To do
Print, without alteration, the portion of the banking interview that begins at the words "Financial education, a" and stops after the words "to the expectations?".

Article
Financial education, a decisive factor for the banking sector equilibrium

Interview with Sergiu Oprescu, Executive President Alpha Bank Romania and President of Board of Directors in the Romanian Banking Association.

Q: What are the latest banking trends in Romania? How good was the year 2018 compared to the expectations?

Sergiu Oprescu: In the current year, the national banking system has demonstrated resilience to external and internal risk factors, finding its profitability and investment attractiveness, having today an advanced structural stability, and being both one of the best-capitalized European banking systems and one with a comfortable liquidity.

The bank’s solvency ratio is at the highest level, at least for the past decade, reaching at 20.07% in June 2018, while the immediate liquidity indicator recorded an increase of 2 percentage points, up to 40%. Banks have applied drastic measures to reduce non-performing loans, currently at a quarter of the non-performing portfolio four years ago, specifically 5.71% by mid-2018, approaching significantly the European average of 4%. This evolution of the non-performance indicator places Romania on the first place in the European ranking in terms of non-performing loans indicator decrease between 2014 - 2017.

Q: What is your opinion on digitization in the banking system in Romania?

Sergiu Oprescu: The degree of financial intermediation, computed as a share of the non-government credit in GDP, places our country on the last place in the EU ranking with 26.4% while the share of banking assets in GDP is 50%, whereas at EU level this indicator is 255% and in the Euro Zone of 288%. The emigration phenomenon has reached a worrying level, reaching 15% of the country’s population, or 25% of the active population.
The gaps in relation to the average of the European states, such as the low banking degree of Romania of 58%, and the lowest degree of financial intermediation in the EU can be addressed through digitization. New technologies have the power to change paradigms and behaviours in just a few months. We are becoming increasingly digital, and this is a challenge, but also an opportunity.

Q: What are the most important lessons of the crisis that local banks have learned?

Sergiu Oprescu: I believe that the large fluctuations in the exchange rate and interest rates and the perception of this phenomenon among consumers have led banks to be more cautious in lending. This is what we call the awareness of the currency risk and of the variation in the interest rate. In this context, we must be careful not to build a space of irrational expectations through the form in which we communicate, which can easily be transformed into a vicious circle of political populism. When people judge the expectations that are inflamed by such positions, without having any financial education or European banking practice, they have nothing but to lose. They slowly become increasingly disappointed and withdraw from the relationship they could have built with the bank, entering what is called financial exclusion, which eventually leads to social exclusion.

Q: Do you think we know the financial alphabet better than in 2008? How do you see the process of financial education in Romania, both at the level of the clients and at the level of the employees in the industry?

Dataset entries

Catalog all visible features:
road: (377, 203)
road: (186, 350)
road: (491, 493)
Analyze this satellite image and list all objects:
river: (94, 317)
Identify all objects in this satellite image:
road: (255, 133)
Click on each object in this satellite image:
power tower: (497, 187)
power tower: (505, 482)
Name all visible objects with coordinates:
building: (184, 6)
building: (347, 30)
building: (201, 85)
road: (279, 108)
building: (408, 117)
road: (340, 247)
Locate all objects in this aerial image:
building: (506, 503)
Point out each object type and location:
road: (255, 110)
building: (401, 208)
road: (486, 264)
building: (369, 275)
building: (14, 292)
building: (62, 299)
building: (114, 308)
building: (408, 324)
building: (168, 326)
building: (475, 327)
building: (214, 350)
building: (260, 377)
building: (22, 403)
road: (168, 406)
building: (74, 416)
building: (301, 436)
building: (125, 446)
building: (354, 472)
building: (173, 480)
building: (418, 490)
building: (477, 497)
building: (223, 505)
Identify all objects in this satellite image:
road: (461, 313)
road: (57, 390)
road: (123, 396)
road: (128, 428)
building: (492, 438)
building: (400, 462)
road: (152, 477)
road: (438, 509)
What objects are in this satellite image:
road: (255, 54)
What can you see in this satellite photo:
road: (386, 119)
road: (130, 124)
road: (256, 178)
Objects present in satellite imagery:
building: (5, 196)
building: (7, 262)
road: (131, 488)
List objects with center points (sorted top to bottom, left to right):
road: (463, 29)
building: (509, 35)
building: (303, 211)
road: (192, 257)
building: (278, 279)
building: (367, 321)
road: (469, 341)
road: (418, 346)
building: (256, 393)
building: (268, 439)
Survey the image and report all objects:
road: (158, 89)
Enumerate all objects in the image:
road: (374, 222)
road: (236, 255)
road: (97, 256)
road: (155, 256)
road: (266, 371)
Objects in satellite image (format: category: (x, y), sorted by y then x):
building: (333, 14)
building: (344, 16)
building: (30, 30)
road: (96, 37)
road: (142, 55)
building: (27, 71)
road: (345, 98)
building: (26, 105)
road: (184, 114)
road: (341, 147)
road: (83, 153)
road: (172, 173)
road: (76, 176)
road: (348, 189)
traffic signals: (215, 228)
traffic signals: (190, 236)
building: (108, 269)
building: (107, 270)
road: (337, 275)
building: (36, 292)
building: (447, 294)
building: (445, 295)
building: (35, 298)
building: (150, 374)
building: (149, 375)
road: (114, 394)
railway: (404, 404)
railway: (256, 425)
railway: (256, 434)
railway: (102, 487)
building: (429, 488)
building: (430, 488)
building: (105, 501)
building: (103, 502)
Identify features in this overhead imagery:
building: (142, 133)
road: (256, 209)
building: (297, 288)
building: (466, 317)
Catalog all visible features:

Written answer
Financial education, a decisive factor for the banking sector equilibrium

Interview with Sergiu Oprescu, Executive President Alpha Bank Romania and President of Board of Directors in the Romanian Banking Association.

Q: What are the latest banking trends in Romania? How good was the year 2018 compared to the expectations?